What you have to do ▸ Transcribe exactly the lines that begin the material and continue through the line containing "- ✅ Okunabilir liste görünümü". Leave out whatever follows.
- - - -
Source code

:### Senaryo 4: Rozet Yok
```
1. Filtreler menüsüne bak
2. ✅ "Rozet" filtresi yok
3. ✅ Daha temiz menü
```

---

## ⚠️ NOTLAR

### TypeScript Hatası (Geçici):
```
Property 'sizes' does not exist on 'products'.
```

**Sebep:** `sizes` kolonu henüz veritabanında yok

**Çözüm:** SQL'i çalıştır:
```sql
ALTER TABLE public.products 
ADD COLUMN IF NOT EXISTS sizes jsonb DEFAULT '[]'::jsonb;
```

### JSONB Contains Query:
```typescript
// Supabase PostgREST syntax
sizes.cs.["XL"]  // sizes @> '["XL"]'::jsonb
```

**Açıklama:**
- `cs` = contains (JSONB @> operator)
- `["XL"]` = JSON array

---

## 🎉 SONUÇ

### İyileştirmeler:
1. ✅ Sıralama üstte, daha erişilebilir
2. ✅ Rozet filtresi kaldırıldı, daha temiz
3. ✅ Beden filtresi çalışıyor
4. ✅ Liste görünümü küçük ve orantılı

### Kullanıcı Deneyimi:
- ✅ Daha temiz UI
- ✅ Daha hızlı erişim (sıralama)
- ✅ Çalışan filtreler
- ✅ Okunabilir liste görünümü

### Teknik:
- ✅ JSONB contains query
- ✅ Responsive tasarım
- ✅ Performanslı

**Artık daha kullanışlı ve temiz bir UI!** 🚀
- - - -
Solution to this exercise ▸
Source code

:### Senaryo 4: Rozet Yok
```
1. Filtreler menüsüne bak
2. ✅ "Rozet" filtresi yok
3. ✅ Daha temiz menü
```

---

## ⚠️ NOTLAR

### TypeScript Hatası (Geçici):
```
Property 'sizes' does not exist on 'products'.
```

**Sebep:** `sizes` kolonu henüz veritabanında yok

**Çözüm:** SQL'i çalıştır:
```sql
ALTER TABLE public.products 
ADD COLUMN IF NOT EXISTS sizes jsonb DEFAULT '[]'::jsonb;
```

### JSONB Contains Query:
```typescript
// Supabase PostgREST syntax
sizes.cs.["XL"]  // sizes @> '["XL"]'::jsonb
```

**Açıklama:**
- `cs` = contains (JSONB @> operator)
- `["XL"]` = JSON array

---

## 🎉 SONUÇ

### İyileştirmeler:
1. ✅ Sıralama üstte, daha erişilebilir
2. ✅ Rozet filtresi kaldırıldı, daha temiz
3. ✅ Beden filtresi çalışıyor
4. ✅ Liste görünümü küçük ve orantılı

### Kullanıcı Deneyimi:
- ✅ Daha temiz UI
- ✅ Daha hızlı erişim (sıralama)
- ✅ Çalışan filtreler
- ✅ Okunabilir liste görünümü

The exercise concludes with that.